A race condition is an undesirable situation that occurs when a device or system attempts to perform two or more operations at the same time, but because of the nature of the device or system, the operations must be done in the proper sequence to be done correctly. It is a flaw that occurs in the timing or the ordering of events that leads to erroneous program behavior. Race conditions can occur in electronics, software, or other systems where the systems substantive behavior is dependent on the sequence or timing of other uncontrollable events. They can occur especially in logic circuits, multithreaded, or distributed software programs.
A typical example of a race condition may occur when a logic gate combines signals that have traveled along different paths from the same source. The inputs to the gate can change at slightly different times in response to a change in the source signal. The output may, for a brief period, change to an unwanted state before settling back to the designed state. Another example is when two threads access a shared variable at the same time, and the first thread and second thread perform their operations on the value, and they race to see which thread can write the value last to the shared variable.
There are two categories that define the impact of the race condition on a system, referred to as critical and noncritical.
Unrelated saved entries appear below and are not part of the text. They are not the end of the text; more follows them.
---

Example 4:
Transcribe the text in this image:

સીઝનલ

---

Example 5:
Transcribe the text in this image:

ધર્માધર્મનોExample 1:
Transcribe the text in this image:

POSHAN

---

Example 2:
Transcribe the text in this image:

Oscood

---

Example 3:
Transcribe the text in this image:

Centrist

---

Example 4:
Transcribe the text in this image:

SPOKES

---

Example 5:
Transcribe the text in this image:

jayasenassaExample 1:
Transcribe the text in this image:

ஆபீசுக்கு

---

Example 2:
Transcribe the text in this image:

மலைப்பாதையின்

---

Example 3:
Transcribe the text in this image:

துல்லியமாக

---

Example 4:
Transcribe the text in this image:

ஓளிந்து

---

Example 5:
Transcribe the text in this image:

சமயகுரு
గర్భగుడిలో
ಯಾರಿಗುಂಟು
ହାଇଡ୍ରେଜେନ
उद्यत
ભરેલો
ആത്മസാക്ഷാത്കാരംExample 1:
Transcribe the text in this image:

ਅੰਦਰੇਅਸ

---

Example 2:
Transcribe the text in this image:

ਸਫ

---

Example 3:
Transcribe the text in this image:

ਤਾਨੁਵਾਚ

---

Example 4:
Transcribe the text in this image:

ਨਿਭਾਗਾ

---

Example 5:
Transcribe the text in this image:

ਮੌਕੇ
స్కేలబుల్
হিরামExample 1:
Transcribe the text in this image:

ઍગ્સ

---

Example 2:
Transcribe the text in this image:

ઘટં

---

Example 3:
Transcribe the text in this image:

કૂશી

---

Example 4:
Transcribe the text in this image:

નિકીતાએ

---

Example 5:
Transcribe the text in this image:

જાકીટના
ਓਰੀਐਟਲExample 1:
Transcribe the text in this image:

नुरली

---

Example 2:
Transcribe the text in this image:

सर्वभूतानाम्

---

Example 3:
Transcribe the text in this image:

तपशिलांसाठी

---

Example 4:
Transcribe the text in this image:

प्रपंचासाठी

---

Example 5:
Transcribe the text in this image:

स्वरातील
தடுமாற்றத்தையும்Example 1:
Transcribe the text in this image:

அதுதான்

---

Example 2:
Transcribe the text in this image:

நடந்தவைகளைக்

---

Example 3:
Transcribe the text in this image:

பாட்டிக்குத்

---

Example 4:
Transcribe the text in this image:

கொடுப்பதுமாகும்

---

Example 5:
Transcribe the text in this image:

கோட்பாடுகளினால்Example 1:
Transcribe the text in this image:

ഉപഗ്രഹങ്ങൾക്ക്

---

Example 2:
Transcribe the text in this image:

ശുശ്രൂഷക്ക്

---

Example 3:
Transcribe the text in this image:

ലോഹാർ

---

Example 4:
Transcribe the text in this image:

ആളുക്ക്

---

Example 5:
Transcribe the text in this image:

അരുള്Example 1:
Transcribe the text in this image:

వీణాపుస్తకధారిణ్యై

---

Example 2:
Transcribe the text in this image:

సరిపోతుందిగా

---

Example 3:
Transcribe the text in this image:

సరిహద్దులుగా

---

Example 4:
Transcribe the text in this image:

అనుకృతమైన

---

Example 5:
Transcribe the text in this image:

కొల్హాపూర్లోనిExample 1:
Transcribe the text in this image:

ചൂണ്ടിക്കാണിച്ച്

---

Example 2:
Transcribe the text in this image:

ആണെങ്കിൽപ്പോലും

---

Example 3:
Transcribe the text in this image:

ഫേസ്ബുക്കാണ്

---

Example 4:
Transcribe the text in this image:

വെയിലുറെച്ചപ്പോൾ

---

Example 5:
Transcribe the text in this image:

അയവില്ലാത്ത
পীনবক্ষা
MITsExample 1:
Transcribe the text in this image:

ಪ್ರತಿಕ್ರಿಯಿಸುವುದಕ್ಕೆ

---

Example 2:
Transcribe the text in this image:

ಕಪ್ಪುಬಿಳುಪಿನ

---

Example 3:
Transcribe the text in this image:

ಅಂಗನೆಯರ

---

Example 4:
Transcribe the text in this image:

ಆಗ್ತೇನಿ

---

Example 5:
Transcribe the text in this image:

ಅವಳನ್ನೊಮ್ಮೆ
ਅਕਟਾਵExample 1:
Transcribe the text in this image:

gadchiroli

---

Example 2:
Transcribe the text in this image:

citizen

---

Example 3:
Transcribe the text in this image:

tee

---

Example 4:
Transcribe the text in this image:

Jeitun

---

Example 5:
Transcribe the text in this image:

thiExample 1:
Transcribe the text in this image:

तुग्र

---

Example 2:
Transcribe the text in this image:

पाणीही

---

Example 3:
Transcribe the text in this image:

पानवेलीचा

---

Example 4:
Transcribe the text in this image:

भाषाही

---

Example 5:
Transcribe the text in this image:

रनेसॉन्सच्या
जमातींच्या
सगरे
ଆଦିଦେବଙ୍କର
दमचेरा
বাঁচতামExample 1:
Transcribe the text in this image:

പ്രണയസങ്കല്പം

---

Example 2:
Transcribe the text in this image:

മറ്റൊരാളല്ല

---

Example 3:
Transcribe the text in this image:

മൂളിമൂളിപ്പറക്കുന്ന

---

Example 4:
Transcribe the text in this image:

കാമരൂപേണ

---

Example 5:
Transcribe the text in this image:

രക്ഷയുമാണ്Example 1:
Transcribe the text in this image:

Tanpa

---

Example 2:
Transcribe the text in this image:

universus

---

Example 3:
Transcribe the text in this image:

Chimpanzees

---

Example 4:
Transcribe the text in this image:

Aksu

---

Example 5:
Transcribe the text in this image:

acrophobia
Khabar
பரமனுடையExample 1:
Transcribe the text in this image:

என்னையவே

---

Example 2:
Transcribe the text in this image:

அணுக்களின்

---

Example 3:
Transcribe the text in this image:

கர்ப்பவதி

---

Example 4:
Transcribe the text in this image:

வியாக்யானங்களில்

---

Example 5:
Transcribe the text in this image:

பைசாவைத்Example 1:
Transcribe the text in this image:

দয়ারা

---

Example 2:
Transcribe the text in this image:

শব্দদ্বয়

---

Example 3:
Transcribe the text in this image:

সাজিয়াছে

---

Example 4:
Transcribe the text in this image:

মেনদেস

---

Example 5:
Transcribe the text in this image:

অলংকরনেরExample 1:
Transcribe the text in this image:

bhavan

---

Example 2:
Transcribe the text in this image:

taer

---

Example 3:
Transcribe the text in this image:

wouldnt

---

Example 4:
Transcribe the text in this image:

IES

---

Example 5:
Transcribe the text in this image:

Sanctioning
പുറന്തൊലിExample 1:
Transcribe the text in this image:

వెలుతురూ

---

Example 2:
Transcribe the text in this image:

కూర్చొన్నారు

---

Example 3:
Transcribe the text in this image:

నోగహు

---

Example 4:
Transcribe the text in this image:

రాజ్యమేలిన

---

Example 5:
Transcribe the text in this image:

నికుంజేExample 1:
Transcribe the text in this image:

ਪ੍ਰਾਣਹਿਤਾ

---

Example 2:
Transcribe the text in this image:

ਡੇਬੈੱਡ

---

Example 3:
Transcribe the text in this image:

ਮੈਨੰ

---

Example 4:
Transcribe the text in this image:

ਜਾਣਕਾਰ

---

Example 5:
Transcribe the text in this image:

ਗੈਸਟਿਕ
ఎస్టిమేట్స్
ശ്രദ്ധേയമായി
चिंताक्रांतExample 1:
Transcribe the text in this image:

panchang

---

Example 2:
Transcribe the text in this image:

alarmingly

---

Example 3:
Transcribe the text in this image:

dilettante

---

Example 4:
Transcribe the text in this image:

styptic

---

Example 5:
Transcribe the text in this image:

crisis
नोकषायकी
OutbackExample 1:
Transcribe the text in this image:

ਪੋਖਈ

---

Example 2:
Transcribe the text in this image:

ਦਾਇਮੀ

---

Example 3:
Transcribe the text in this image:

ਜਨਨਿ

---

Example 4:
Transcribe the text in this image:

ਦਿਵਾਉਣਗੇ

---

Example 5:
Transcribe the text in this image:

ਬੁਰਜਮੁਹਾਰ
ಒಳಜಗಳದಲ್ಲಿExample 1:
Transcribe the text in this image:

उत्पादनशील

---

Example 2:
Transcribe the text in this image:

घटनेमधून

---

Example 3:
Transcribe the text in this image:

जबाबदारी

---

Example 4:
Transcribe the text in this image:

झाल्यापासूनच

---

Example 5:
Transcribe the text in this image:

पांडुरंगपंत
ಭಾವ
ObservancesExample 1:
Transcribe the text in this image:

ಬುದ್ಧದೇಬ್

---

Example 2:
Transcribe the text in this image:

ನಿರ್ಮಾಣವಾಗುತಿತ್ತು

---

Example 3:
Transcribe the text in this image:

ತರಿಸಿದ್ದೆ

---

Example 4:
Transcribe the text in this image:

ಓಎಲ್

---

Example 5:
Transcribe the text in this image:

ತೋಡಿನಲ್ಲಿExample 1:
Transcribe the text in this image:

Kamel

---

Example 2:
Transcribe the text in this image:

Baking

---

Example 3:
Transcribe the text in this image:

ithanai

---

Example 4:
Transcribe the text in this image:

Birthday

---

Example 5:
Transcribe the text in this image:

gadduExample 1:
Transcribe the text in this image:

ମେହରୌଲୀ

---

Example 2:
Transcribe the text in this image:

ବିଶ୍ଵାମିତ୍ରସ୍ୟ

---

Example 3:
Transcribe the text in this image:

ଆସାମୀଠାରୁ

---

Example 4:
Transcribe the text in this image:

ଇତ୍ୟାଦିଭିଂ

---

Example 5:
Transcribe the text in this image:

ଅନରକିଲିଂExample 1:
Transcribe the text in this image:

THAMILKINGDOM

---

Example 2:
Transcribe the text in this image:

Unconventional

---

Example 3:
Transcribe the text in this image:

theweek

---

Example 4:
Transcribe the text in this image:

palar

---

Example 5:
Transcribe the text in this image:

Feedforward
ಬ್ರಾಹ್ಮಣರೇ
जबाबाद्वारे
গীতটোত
A critical race condition occurs when the order in which internal variables are changed determines the eventual state that the state machine will end up in. The most common symptom of a race condition is unpredictable values of variables that are shared between multiple threads.
Race conditions are considered a common issue for multithreaded applications. They are a common type of vulnerability closely related to business logic flaws. A race condition attack uses carefully timed requests to cause intentional collisions and exploit this unintended behavior for malicious purposes.